The adoption fee pays for a portion of treatment and screening but it’s important to understand that veterinary care beyond wellness visits may be required after the adoption takes place.  All veterinary care, training, or behavioral  following adoption is the responsibility of the adopter/owner.   Because of their background, it is possible for adopted dogs to be diagnosed with infectious diseases including parasites, or less commonly with more severe underlying medical conditions, congenital/developmental puppy problems, or behavioral concerns after adoption. , It is the decision of the adopter/owner if they want to take on the time and expense required to provide follow-up veterinary care or behavior modification.  If an adopter/owner is unable or unwilling to provide this care, they may  return the dog to Saving Grace. We will do our best to provide care and training for returned dogs with the resources we have available.   

All dogs should be taken in to a local veterinarian within 72 hours of adoption for a wellness exam and to establish a relationship with a veterinarian. If the adopter does not feel satisfied with the health of the dog, Saving Grace will take that animal back. We want our adopters to be happy with their new companion and this includes their ability to provide care for the needs of the animal.

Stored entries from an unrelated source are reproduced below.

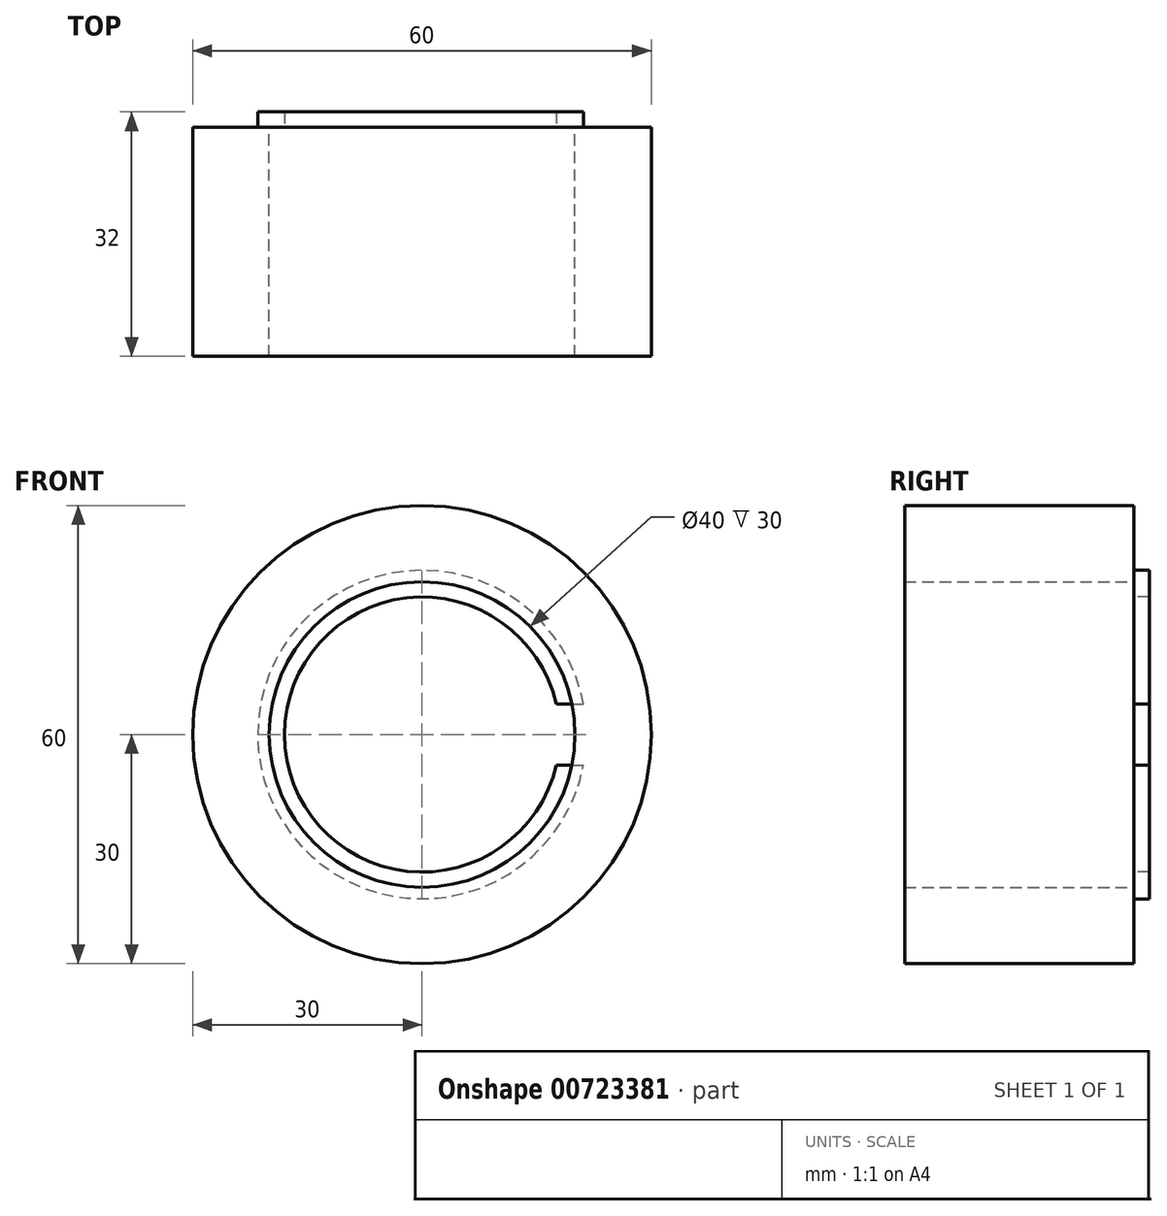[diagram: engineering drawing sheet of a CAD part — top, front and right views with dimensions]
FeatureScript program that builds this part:
annotation { "Feature Type Name" : "Feature", "Feature Type Description" : "" }
export const myFeature = defineFeature(function(context is Context, id is Id, definition is map)
    precondition{}
    {
        {
            var Q0;
            Q0=qCreatedBy(makeId("Front.planeOp"),FACE);
            var sketch = newSketch(context, id + "F0", { "sketchPlane" : qUnion([Q0])});
            skCircle(sketch, "E0", {"center": v(0, 0) * mm, "radius": 20 * mm});
            skCircle(sketch, "E1", {"center": v(0, 0) * mm, "radius": 30 * mm});
            skCircle(sketch, "E2", {"center": v(0, 0) * mm, "radius": 18 * mm});
            skLineSegment(sketch, "E3", {"start": v(17.55, 4) * mm, "end": v(19.6, 4) * mm});
            skLineSegment(sketch, "E4.MirrorCS", {"start": v(17.55, -4) * mm, "end": v(19.6, -4) * mm});
            skCircle(sketch, "E5", {"center": v(0, 0) * mm, "radius": 21.5 * mm});
            skLineSegment(sketch, "E6", {"start": v(19.6, 4) * mm, "end": v(21.12, 4) * mm});
            skLineSegment(sketch, "E7", {"start": v(19.6, -4) * mm, "end": v(21.12, -4) * mm});
            skSolve(sketch);
        }
        {
            var Q0;
            Q0=makeQuery(id+"F0.imprint","IMPRINT",FACE,{"disambiguationData":[TD([[makeQuery(id+"F0.imprint","IMPRINT",EDGE,{"derivedFrom":sQuery(id+"F0.wireOp",EDGE,"E0")}),-1.0]])]});
            var Q1;
            Q1=makeQuery(id+"F0.imprint","IMPRINT",FACE,{"disambiguationData":[TD([[makeQuery(id+"F0.imprint","IMPRINT",EDGE,{"derivedFrom":sQuery(id+"F0.wireOp",EDGE,"E1")}),1.0]])]});
            extrude(context, id + "F1", {"entities" : qUnion([Q0, Q1]), "depth" : 30 * mm, "offsetDistance" : 25 * mm});
        }
        {
            var Q0;
            {var subQ0=sQuery(id+"F0.wireOp",EDGE,"E3");Q0=makeQuery(id+"F0.imprint","IMPRINT",FACE,{"disambiguationData":[TD([[makeQuery(id+"F0.imprint","IMPRINT",EDGE,{"derivedFrom":subQ0}),1.0]])]});}
            var Q1;
            {var subQ0=sQuery(id+"F0.wireOp",EDGE,"E6");Q1=makeQuery(id+"F0.imprint","IMPRINT",FACE,{"disambiguationData":[TD([[makeQuery(id+"F0.imprint","IMPRINT",EDGE,{"derivedFrom":subQ0}),1.0]])]});}
            extrude(context, id + "F2", {"entities" : qUnion([Q0, Q1]), "oppositeDirection" : true, "depth" : 2 * mm, "offsetDistance" : 25 * mm});
        }
    });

Saving Grace is committed to bringing dogs from underserved communities together with families willing to help  these puppies and adult dogs  to reach their full potential to enjoy healthy, happy lives and provide loving companionship. Thank you for helping us to continue to serve dogs in need.

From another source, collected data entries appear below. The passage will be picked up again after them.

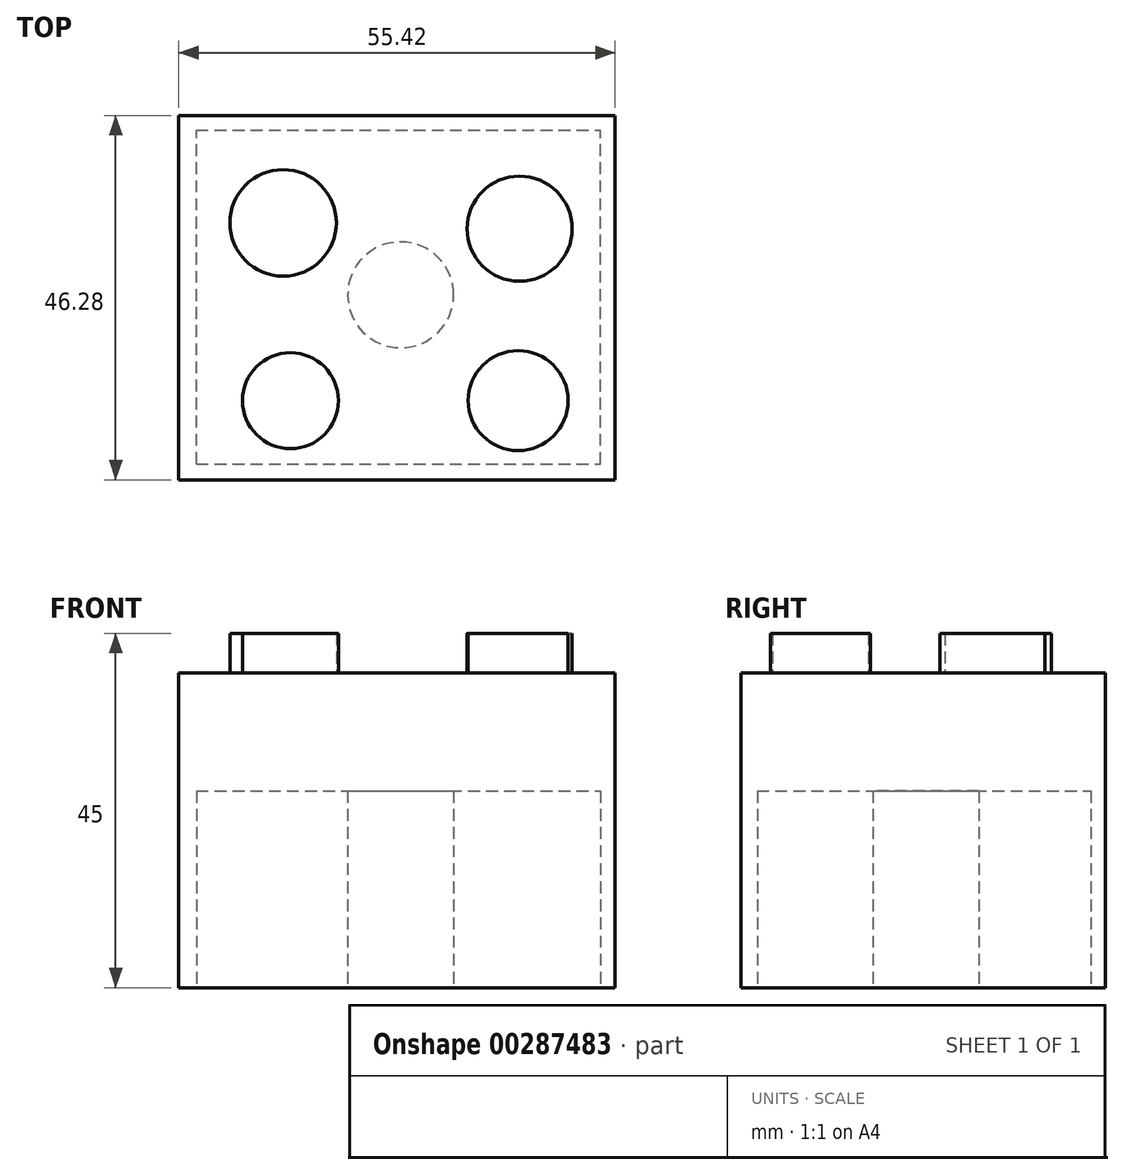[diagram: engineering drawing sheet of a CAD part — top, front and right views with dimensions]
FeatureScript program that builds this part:
annotation { "Feature Type Name" : "Feature", "Feature Type Description" : "" }
export const myFeature = defineFeature(function(context is Context, id is Id, definition is map)
    precondition{}
    {
        {
            var Q0;
            Q0=qCreatedBy(makeId("Top.planeOp"),FACE);
            var sketch = newSketch(context, id + "F0", { "sketchPlane" : qUnion([Q0])});
            skLineSegment(sketch, "E0.bottom", {"start": v(0, 0) * mm, "end": v(55.42, 0) * mm});
            skLineSegment(sketch, "E0.top", {"start": v(0, 46.28) * mm, "end": v(55.42, 46.28) * mm});
            skLineSegment(sketch, "E0.left", {"start": v(0, 0) * mm, "end": v(0, 46.28) * mm});
            skLineSegment(sketch, "E0.right", {"start": v(55.42, 0) * mm, "end": v(55.42, 46.28) * mm});
            skSolve(sketch);
        }
        {
            var Q0;
            Q0 = qSketchRegion(id + "F0", true);
            extrude(context, id + "F1", {"entities" : qUnion([Q0]), "depth" : 40 * mm});
        }
        {
            var Q0;
            Q0=makeQuery(id+"F1.opExtrude","CAP_FACE",FACE,{"disambiguationData":[OSD([sQuery(id+"F0.wireOp",EDGE,"E0.bottom"),sQuery(id+"F0.wireOp",EDGE,"E0.top"),sQuery(id+"F0.wireOp",EDGE,"E0.left"),sQuery(id+"F0.wireOp",EDGE,"E0.right")])],"isStart":false});
            var sketch = newSketch(context, id + "F2", { "sketchPlane" : qUnion([Q0])});
            skCircle(sketch, "E1", {"center": v(13.25, 32.66) * mm, "radius": 6.76 * mm});
            skCircle(sketch, "E2", {"center": v(43.3, 31.91) * mm, "radius": 6.67 * mm});
            skCircle(sketch, "E3", {"center": v(14.18, 10.08) * mm, "radius": 6.1 * mm});
            skCircle(sketch, "E4", {"center": v(43.1, 10.08) * mm, "radius": 6.35 * mm});
            skSolve(sketch);
        }
        {
            var Q0;
            Q0 = qSketchRegion(id + "F2", true);
            extrude(context, id + "F3", {"entities" : qUnion([Q0]), "operationType" : NewBodyOperationType.ADD, "depth" : 5 * mm});
        }
        {
            var Q0;
            Q0=makeQuery(id+"F1.opExtrude","CAP_FACE",FACE,{"disambiguationData":[OSD([sQuery(id+"F0.wireOp",EDGE,"E0.bottom"),sQuery(id+"F0.wireOp",EDGE,"E0.top"),sQuery(id+"F0.wireOp",EDGE,"E0.left"),sQuery(id+"F0.wireOp",EDGE,"E0.right")])],"isStart":true});
            var sketch = newSketch(context, id + "F4", { "sketchPlane" : qUnion([Q0])});
            skLineSegment(sketch, "E5.bottom", {"start": v(2.24, -2.05) * mm, "end": v(53.56, -2.05) * mm});
            skLineSegment(sketch, "E5.top", {"start": v(2.24, -44.41) * mm, "end": v(53.56, -44.41) * mm});
            skLineSegment(sketch, "E5.left", {"start": v(2.24, -2.05) * mm, "end": v(2.24, -44.41) * mm});
            skLineSegment(sketch, "E5.right", {"start": v(53.56, -2.05) * mm, "end": v(53.56, -44.41) * mm});
            skCircle(sketch, "E6", {"center": v(28.18, -23.51) * mm, "radius": 6.73 * mm});
            skCircle(sketch, "E7", {"center": v(28.18, -23.51) * mm, "radius": 4.9 * mm});
            skSolve(sketch);
        }
        {
            var Q0;
            Q0 = qSketchRegion(id + "F4", true);
            extrude(context, id + "F5", {"entities" : qUnion([Q0]), "operationType" : NewBodyOperationType.REMOVE, "oppositeDirection" : true, "depth" : 25 * mm});
        }
    });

Your new dog was crate trained and socialized at Saving Grace. But that does not guarantee a seamless transition into your life, your house, and your routine. Your dog needs your time and effort to generalize his manners to your life. Set your dog up to succeed by planning ahead of time and sticking to your routine right off the bat.

With this in mind, you should assume that your new dog:

  • Is not housetrained and needs to be taught this in your home, by you.
  • Needs your help to feel at ease when confined, both when you are at home and when you are away.
  • If not properly exercised, confined, supervised and given outlets for normal dog behavior, will chew on your things, counter surf, get into the trash, bark out the window, or be a nuisance in the yard. It is your job to prevent these annoying behaviors so that your dog will rehearse only behaviors that you like.
Do not wait more than three days to get help with a problem behavior; bad habits form quickly and can be hard to undo.

Daily essentials for a well-behaved dog:

  • Provide daily aerobic exercise (use an EZ Walk harness to prevent pulling on leash).
  • Teach “sit” and use it before feeding, putting the leash on, and leaving the house and car.
  • Feed on schedule and take uneaten food away after 15 minutes.
  • Use the crate or a dog-proofed, baby-gated room every time you need to take your eyes off your dog.
  • Always use the enclosed crate training tips so that your dog will be mellow and quiet when confined.
  • Be generous in providing edible chew toys to keep your dog’s mouth and brain busy. Hollow toys like Kong or the Busy Buddy line of toys are great way to keep your dog occupied and happy, but will hold his interest only if they are filled with his meal or special goodies.

Your adoption packet will contain the details on how to create a smooth transition so you and your dog will enjoy each other right from the beginning. Thank you for your interest in adopting your dog from Saving Grace!